> **Aim of the task**:
Rewrite the data from the very first line through the line containing "subtitle ...memcached... [82, 49, 1571, 1010]", both included, replacing every "Document page" with "Scanned page" and leaving everything else unchanged.

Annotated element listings
• • •

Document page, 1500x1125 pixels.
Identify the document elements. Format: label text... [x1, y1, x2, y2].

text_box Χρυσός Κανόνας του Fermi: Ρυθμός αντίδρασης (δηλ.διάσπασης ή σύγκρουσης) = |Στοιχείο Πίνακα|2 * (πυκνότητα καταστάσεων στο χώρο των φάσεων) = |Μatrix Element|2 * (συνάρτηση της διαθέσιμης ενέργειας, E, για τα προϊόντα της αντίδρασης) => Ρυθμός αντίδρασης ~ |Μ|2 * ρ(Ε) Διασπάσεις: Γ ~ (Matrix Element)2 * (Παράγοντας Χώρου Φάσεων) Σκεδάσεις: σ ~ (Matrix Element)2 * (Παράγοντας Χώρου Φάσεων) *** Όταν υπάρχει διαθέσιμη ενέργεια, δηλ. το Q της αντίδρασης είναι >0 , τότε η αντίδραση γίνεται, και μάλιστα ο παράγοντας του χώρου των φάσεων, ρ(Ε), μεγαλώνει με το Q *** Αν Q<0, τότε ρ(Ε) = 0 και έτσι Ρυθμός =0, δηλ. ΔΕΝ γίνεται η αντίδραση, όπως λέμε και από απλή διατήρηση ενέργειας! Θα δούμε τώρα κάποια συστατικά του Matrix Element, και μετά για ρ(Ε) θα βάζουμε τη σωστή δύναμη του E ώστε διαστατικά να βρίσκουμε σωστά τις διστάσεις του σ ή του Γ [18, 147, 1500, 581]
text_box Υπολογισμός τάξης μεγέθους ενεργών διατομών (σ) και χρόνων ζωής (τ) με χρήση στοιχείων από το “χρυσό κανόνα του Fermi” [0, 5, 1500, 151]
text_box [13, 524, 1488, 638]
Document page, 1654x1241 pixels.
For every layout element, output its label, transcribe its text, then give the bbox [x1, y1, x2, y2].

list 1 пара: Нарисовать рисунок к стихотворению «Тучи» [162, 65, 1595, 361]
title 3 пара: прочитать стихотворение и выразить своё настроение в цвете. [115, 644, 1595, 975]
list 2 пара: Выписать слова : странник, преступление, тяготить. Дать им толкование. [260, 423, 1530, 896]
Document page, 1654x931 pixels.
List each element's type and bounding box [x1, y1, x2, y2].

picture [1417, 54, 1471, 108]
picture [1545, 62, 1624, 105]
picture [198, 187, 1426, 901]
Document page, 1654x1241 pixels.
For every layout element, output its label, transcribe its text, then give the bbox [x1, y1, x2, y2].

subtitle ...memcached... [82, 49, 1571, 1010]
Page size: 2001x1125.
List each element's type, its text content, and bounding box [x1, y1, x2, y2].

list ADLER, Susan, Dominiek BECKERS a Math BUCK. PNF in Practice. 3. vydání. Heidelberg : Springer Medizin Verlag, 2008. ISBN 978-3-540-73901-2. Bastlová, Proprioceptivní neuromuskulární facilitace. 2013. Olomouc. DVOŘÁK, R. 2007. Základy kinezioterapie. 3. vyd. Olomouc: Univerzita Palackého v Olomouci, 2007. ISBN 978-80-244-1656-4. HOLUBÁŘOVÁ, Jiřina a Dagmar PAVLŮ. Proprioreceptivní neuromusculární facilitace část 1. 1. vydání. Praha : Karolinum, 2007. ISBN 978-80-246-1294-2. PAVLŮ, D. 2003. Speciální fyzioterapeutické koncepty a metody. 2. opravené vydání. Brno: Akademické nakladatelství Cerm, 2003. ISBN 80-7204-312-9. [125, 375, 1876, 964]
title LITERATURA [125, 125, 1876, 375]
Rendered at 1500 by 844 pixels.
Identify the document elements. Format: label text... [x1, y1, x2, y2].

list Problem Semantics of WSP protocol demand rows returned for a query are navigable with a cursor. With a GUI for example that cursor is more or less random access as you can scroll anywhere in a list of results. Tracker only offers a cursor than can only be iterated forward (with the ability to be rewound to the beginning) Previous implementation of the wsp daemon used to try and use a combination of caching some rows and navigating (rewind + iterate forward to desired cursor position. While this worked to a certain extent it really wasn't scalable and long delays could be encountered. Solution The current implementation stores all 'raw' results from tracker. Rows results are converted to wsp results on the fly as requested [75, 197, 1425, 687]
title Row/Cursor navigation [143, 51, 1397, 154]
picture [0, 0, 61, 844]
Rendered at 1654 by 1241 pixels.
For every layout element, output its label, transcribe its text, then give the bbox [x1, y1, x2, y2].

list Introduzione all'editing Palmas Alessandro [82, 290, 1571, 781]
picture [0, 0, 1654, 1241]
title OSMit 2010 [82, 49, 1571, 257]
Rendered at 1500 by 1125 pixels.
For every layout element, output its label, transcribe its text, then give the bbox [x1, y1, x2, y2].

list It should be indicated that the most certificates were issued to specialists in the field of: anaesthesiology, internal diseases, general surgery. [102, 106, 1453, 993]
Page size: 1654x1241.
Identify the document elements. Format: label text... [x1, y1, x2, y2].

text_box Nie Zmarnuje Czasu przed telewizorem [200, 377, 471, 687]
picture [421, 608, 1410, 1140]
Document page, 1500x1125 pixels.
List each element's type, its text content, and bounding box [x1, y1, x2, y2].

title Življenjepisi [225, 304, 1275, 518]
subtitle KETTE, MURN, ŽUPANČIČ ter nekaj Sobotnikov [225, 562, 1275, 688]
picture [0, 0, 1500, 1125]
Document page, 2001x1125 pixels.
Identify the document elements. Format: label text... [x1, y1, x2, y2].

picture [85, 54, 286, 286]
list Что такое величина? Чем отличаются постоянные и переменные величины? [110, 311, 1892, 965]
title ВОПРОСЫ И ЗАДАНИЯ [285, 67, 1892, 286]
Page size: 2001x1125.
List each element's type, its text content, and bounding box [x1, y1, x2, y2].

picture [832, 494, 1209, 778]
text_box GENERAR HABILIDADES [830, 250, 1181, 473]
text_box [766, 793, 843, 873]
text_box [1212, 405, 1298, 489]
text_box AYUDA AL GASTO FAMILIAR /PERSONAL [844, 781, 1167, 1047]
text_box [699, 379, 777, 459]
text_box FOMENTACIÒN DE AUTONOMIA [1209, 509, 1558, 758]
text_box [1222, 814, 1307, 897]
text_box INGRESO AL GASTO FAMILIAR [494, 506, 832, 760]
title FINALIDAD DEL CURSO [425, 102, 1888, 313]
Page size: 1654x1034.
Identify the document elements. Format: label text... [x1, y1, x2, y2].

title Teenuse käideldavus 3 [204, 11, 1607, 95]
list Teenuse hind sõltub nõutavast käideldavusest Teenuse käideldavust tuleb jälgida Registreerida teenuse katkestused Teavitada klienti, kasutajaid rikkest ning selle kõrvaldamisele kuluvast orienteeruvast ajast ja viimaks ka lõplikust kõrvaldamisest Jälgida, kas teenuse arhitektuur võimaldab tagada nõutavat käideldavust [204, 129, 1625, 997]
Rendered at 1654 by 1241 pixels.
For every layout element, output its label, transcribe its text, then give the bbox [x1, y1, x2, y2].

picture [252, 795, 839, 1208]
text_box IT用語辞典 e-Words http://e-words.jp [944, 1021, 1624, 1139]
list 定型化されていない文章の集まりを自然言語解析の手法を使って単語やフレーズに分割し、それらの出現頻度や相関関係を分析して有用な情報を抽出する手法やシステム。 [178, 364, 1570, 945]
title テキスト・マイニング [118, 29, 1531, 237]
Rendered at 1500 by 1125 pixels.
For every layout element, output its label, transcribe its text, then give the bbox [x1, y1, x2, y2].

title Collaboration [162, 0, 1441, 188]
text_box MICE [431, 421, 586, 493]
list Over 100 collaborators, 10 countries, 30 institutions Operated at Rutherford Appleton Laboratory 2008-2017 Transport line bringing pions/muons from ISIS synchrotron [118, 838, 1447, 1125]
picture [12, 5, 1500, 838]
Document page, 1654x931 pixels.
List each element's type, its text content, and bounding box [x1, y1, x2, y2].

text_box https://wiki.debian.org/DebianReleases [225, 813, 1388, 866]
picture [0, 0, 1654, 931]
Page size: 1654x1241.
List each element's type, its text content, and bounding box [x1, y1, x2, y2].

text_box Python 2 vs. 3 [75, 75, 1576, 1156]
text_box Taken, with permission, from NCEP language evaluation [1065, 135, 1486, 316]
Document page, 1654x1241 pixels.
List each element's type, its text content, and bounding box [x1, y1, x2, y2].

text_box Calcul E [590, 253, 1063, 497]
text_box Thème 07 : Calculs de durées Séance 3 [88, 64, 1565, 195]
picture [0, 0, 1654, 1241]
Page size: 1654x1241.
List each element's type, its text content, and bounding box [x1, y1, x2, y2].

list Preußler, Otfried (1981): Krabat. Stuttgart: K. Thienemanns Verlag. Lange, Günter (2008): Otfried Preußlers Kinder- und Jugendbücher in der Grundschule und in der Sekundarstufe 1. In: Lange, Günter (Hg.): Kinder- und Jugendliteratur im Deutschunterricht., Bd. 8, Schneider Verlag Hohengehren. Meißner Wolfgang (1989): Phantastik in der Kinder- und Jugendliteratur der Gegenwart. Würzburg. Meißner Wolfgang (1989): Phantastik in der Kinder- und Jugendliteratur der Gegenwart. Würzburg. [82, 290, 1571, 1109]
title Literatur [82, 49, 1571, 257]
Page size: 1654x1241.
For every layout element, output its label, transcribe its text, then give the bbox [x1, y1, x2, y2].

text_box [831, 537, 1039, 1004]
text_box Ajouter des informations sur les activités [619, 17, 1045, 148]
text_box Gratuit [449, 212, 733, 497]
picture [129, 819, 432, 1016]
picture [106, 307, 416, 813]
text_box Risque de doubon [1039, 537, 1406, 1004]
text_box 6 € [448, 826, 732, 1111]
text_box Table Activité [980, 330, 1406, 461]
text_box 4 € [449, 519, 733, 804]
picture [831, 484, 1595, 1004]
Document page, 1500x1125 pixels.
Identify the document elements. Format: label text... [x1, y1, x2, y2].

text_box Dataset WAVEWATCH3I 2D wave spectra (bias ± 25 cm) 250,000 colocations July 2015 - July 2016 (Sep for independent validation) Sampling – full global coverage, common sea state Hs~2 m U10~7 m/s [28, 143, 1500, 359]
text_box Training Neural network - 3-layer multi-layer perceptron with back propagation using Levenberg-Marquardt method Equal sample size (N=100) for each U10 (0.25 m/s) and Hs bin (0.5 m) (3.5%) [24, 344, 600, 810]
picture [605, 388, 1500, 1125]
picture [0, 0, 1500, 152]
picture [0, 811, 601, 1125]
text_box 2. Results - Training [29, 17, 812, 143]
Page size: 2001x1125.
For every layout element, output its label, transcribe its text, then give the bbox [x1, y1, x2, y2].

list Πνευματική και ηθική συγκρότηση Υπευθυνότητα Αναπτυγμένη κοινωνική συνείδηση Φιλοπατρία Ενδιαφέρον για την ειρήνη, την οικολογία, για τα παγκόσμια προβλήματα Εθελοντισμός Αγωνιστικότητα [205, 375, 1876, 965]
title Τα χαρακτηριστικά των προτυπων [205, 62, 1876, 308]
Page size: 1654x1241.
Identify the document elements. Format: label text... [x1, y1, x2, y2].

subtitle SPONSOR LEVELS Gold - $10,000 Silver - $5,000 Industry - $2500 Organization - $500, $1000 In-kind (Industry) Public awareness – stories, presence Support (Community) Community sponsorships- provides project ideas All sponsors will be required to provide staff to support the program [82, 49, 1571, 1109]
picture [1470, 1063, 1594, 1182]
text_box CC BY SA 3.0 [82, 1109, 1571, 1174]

• • •

> **Complete answer**:
Scanned page, 1500x1125 pixels.
Identify the document elements. Format: label text... [x1, y1, x2, y2].

text_box Χρυσός Κανόνας του Fermi: Ρυθμός αντίδρασης (δηλ.διάσπασης ή σύγκρουσης) = |Στοιχείο Πίνακα|2 * (πυκνότητα καταστάσεων στο χώρο των φάσεων) = |Μatrix Element|2 * (συνάρτηση της διαθέσιμης ενέργειας, E, για τα προϊόντα της αντίδρασης) => Ρυθμός αντίδρασης ~ |Μ|2 * ρ(Ε) Διασπάσεις: Γ ~ (Matrix Element)2 * (Παράγοντας Χώρου Φάσεων) Σκεδάσεις: σ ~ (Matrix Element)2 * (Παράγοντας Χώρου Φάσεων) *** Όταν υπάρχει διαθέσιμη ενέργεια, δηλ. το Q της αντίδρασης είναι >0 , τότε η αντίδραση γίνεται, και μάλιστα ο παράγοντας του χώρου των φάσεων, ρ(Ε), μεγαλώνει με το Q *** Αν Q<0, τότε ρ(Ε) = 0 και έτσι Ρυθμός =0, δηλ. ΔΕΝ γίνεται η αντίδραση, όπως λέμε και από απλή διατήρηση ενέργειας! Θα δούμε τώρα κάποια συστατικά του Matrix Element, και μετά για ρ(Ε) θα βάζουμε τη σωστή δύναμη του E ώστε διαστατικά να βρίσκουμε σωστά τις διστάσεις του σ ή του Γ [18, 147, 1500, 581]
text_box Υπολογισμός τάξης μεγέθους ενεργών διατομών (σ) και χρόνων ζωής (τ) με χρήση στοιχείων από το “χρυσό κανόνα του Fermi” [0, 5, 1500, 151]
text_box [13, 524, 1488, 638]
Scanned page, 1654x1241 pixels.
For every layout element, output its label, transcribe its text, then give the bbox [x1, y1, x2, y2].

list 1 пара: Нарисовать рисунок к стихотворению «Тучи» [162, 65, 1595, 361]
title 3 пара: прочитать стихотворение и выразить своё настроение в цвете. [115, 644, 1595, 975]
list 2 пара: Выписать слова : странник, преступление, тяготить. Дать им толкование. [260, 423, 1530, 896]
Scanned page, 1654x931 pixels.
List each element's type and bounding box [x1, y1, x2, y2].

picture [1417, 54, 1471, 108]
picture [1545, 62, 1624, 105]
picture [198, 187, 1426, 901]
Scanned page, 1654x1241 pixels.
For every layout element, output its label, transcribe its text, then give the bbox [x1, y1, x2, y2].

subtitle ...memcached... [82, 49, 1571, 1010]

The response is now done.